Data entries
-=-=-

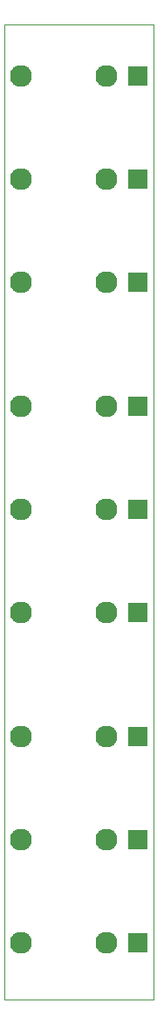
<source format=gbl>
G04 #@! TF.GenerationSoftware,KiCad,Pcbnew,(6.0.0)*
G04 #@! TF.CreationDate,2022-04-30T18:42:26+02:00*
G04 #@! TF.ProjectId,Multiplexer_3x2,4d756c74-6970-46c6-9578-65725f337832,rev?*
G04 #@! TF.SameCoordinates,Original*
G04 #@! TF.FileFunction,Copper,L2,Bot*
G04 #@! TF.FilePolarity,Positive*
%FSLAX46Y46*%
G04 Gerber Fmt 4.6, Leading zero omitted, Abs format (unit mm)*
G04 Created by KiCad (PCBNEW (6.0.0)) date 2022-04-30 18:42:26*
%MOMM*%
%LPD*%
G01*
G04 APERTURE LIST*
G04 #@! TA.AperFunction,Profile*
%ADD10C,0.050000*%
G04 #@! TD*
G04 #@! TA.AperFunction,ComponentPad*
%ADD11R,1.830000X1.930000*%
G04 #@! TD*
G04 #@! TA.AperFunction,ComponentPad*
%ADD12C,2.130000*%
G04 #@! TD*
G04 APERTURE END LIST*
D10*
X52750000Y-37000000D02*
X67250000Y-37000000D01*
X67250000Y-37000000D02*
X67250000Y-131500000D01*
X52750000Y-131500000D02*
X67250000Y-131500000D01*
X52750000Y-37000000D02*
X52750000Y-131500000D01*
D11*
X65780000Y-94000000D03*
D12*
X54380000Y-94000000D03*
X62680000Y-94000000D03*
D11*
X65780000Y-74000000D03*
D12*
X54380000Y-74000000D03*
X62680000Y-74000000D03*
D11*
X65780000Y-126000000D03*
D12*
X54380000Y-126000000D03*
X62680000Y-126000000D03*
D11*
X65780000Y-84000000D03*
D12*
X54380000Y-84000000D03*
X62680000Y-84000000D03*
D11*
X65780000Y-106000000D03*
D12*
X54380000Y-106000000D03*
X62680000Y-106000000D03*
D11*
X65780000Y-62000000D03*
D12*
X54380000Y-62000000D03*
X62680000Y-62000000D03*
D11*
X65780000Y-42000000D03*
D12*
X54380000Y-42000000D03*
X62680000Y-42000000D03*
D11*
X65780000Y-116000000D03*
D12*
X54380000Y-116000000D03*
X62680000Y-116000000D03*
D11*
X65780000Y-52000000D03*
D12*
X54380000Y-52000000D03*
X62680000Y-52000000D03*
M02*

</source>
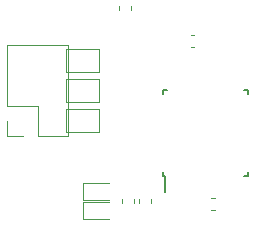
<source format=gbr>
G04 #@! TF.GenerationSoftware,KiCad,Pcbnew,(5.1.5)-3*
G04 #@! TF.CreationDate,2020-06-28T02:30:20+02:00*
G04 #@! TF.ProjectId,XenoGCFlex,58656e6f-4743-4466-9c65-782e6b696361,rev?*
G04 #@! TF.SameCoordinates,Original*
G04 #@! TF.FileFunction,Legend,Top*
G04 #@! TF.FilePolarity,Positive*
%FSLAX46Y46*%
G04 Gerber Fmt 4.6, Leading zero omitted, Abs format (unit mm)*
G04 Created by KiCad (PCBNEW (5.1.5)-3) date 2020-06-28 02:30:20*
%MOMM*%
%LPD*%
G04 APERTURE LIST*
%ADD10C,0.120000*%
%ADD11C,0.150000*%
G04 APERTURE END LIST*
D10*
X137457000Y-65290000D02*
X140257000Y-65290000D01*
X140257000Y-65290000D02*
X140257000Y-67290000D01*
X140257000Y-67290000D02*
X137457000Y-67290000D01*
X137457000Y-67290000D02*
X137457000Y-65290000D01*
X137457000Y-67830000D02*
X140257000Y-67830000D01*
X140257000Y-67830000D02*
X140257000Y-69830000D01*
X140257000Y-69830000D02*
X137457000Y-69830000D01*
X137457000Y-69830000D02*
X137457000Y-67830000D01*
X137457000Y-70370000D02*
X140257000Y-70370000D01*
X140257000Y-70370000D02*
X140257000Y-72370000D01*
X140257000Y-72370000D02*
X137457000Y-72370000D01*
X137457000Y-72370000D02*
X137457000Y-70370000D01*
X133808000Y-72700000D02*
X132478000Y-72700000D01*
X132478000Y-72700000D02*
X132478000Y-71370000D01*
X135078000Y-72700000D02*
X135078000Y-70100000D01*
X135078000Y-70100000D02*
X132478000Y-70100000D01*
X132478000Y-70100000D02*
X132478000Y-64960000D01*
X137678000Y-64960000D02*
X132478000Y-64960000D01*
X137678000Y-72700000D02*
X137678000Y-64960000D01*
X137678000Y-72700000D02*
X135078000Y-72700000D01*
D11*
X145901000Y-76022000D02*
X145901000Y-77447000D01*
X145676000Y-68772000D02*
X145676000Y-69097000D01*
X152926000Y-68772000D02*
X152926000Y-69097000D01*
X152926000Y-76022000D02*
X152926000Y-75697000D01*
X145676000Y-76022000D02*
X145676000Y-75697000D01*
X152926000Y-76022000D02*
X152601000Y-76022000D01*
X152926000Y-68772000D02*
X152601000Y-68772000D01*
X145676000Y-68772000D02*
X146001000Y-68772000D01*
X145676000Y-76022000D02*
X145901000Y-76022000D01*
D10*
X141999000Y-61663321D02*
X141999000Y-61988879D01*
X143019000Y-61663321D02*
X143019000Y-61988879D01*
X142192000Y-78008221D02*
X142192000Y-78333779D01*
X143212000Y-78008221D02*
X143212000Y-78333779D01*
X143676000Y-78008221D02*
X143676000Y-78333779D01*
X144696000Y-78008221D02*
X144696000Y-78333779D01*
X138888000Y-78118500D02*
X141173000Y-78118500D01*
X138888000Y-76648500D02*
X138888000Y-78118500D01*
X141173000Y-76648500D02*
X138888000Y-76648500D01*
X138888000Y-79693500D02*
X141173000Y-79693500D01*
X138888000Y-78223500D02*
X138888000Y-79693500D01*
X141173000Y-78223500D02*
X138888000Y-78223500D01*
X148358779Y-64097400D02*
X148033221Y-64097400D01*
X148358779Y-65117400D02*
X148033221Y-65117400D01*
X150073779Y-77910000D02*
X149748221Y-77910000D01*
X150073779Y-78930000D02*
X149748221Y-78930000D01*
M02*

</source>
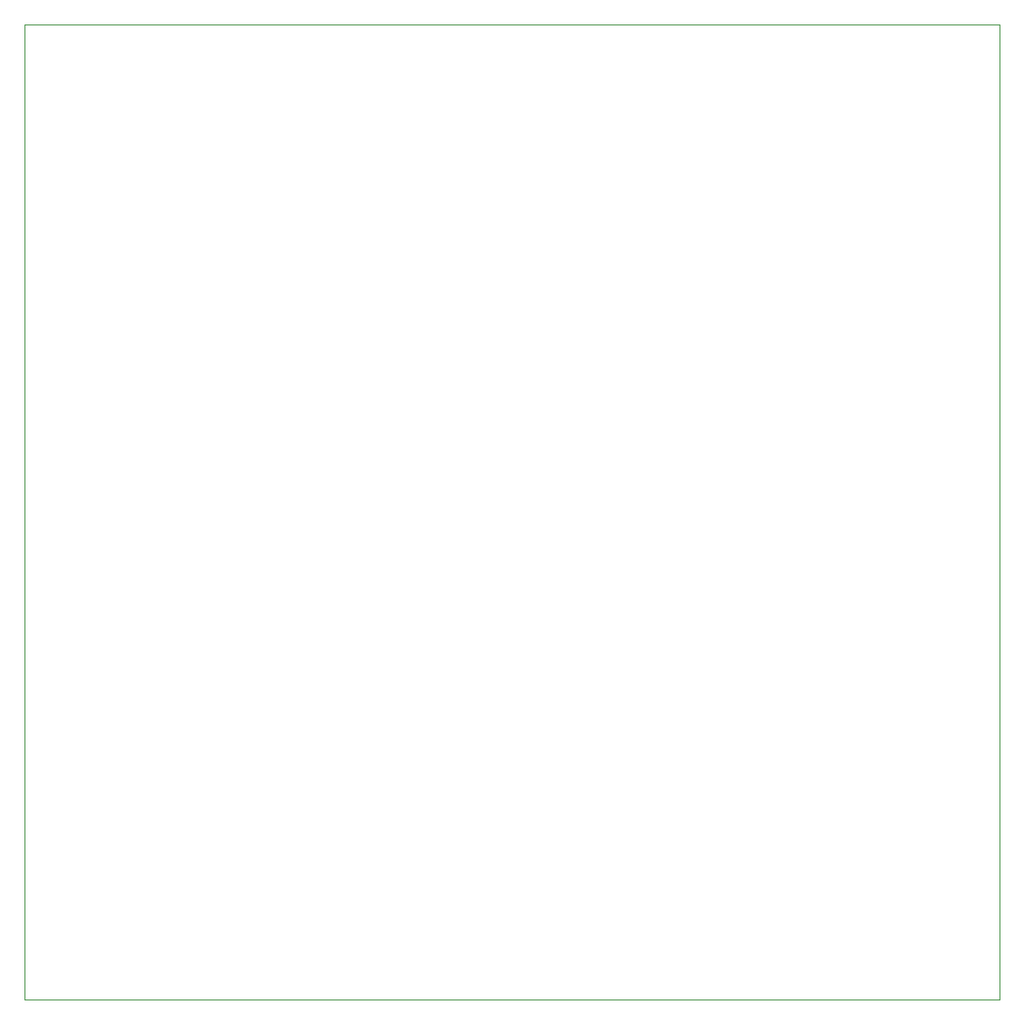
<source format=gbr>
%TF.GenerationSoftware,KiCad,Pcbnew,9.0.2*%
%TF.CreationDate,2026-01-27T21:16:03+01:00*%
%TF.ProjectId,Keymodule,4b65796d-6f64-4756-9c65-2e6b69636164,rev?*%
%TF.SameCoordinates,Original*%
%TF.FileFunction,Profile,NP*%
%FSLAX46Y46*%
G04 Gerber Fmt 4.6, Leading zero omitted, Abs format (unit mm)*
G04 Created by KiCad (PCBNEW 9.0.2) date 2026-01-27 21:16:03*
%MOMM*%
%LPD*%
G01*
G04 APERTURE LIST*
%TA.AperFunction,Profile*%
%ADD10C,0.050000*%
%TD*%
G04 APERTURE END LIST*
D10*
X54500000Y-54500000D02*
X145500000Y-54500000D01*
X145500000Y-145500000D01*
X54500000Y-145500000D01*
X54500000Y-54500000D01*
M02*

</source>
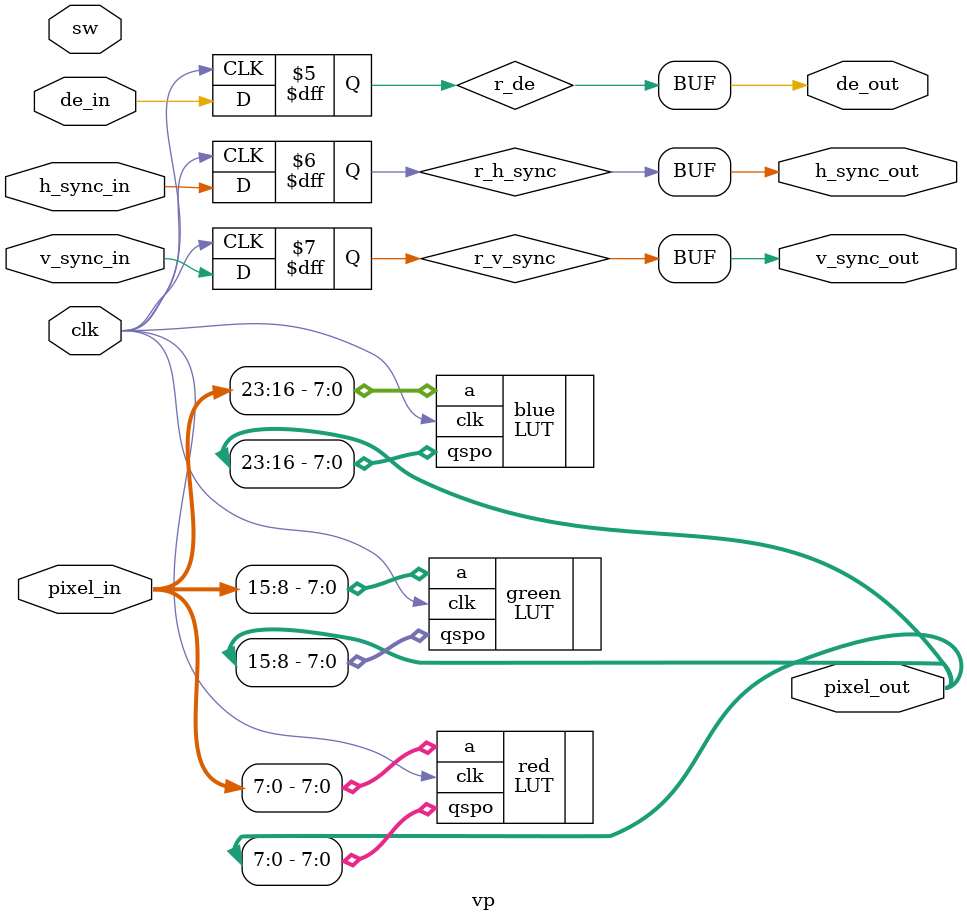
<source format=v>
`timescale 1ns / 1ps


module vp(
    input [2:0] sw,
    input clk,
    input de_in,
    input h_sync_in,
    input v_sync_in,
    input [23:0] pixel_in,
    output de_out,
    output h_sync_out,
    output v_sync_out,
    output [23:0] pixel_out
  );
     
//    assign de_out = de_in;
//    assign h_sync_out = h_sync_in;
//    assign v_sync_out = v_sync_in;
//    assign pixel_out = pixel_in;
    
    reg r_de = 0;
    reg r_h_sync = 0;
    reg r_v_sync = 0;
    always @(posedge clk)
    begin
        r_de <= de_in;
        r_h_sync <= h_sync_in;
        r_v_sync <= v_sync_in;
    end
    assign de_out = r_de;
    assign h_sync_out = r_h_sync;
    assign v_sync_out = r_v_sync;

LUT red (
    .clk(clk),
    .a(pixel_in[7:0]),
    .qspo(pixel_out[7:0])
);

LUT green (
    .clk(clk),
    .a(pixel_in[15:8]),
    .qspo(pixel_out[15:8])
);

LUT blue (
    .clk(clk),
    .a(pixel_in[23:16]),
    .qspo(pixel_out[23:16])
);


    
endmodule

</source>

-=-=-

Wherever the word "ProjectId" appears in the entries above, copy that whole line.

G04 #@! TF.ProjectId,Multiplexer_3x2,4d756c74-6970-46c6-9578-65725f337832,rev?*
G04 #@! TF.ProjectId,XenoGCFlex,58656e6f-4743-4466-9c65-782e6b696361,rev?*
%TF.ProjectId,Keymodule,4b65796d-6f64-4756-9c65-2e6b69636164,rev?*%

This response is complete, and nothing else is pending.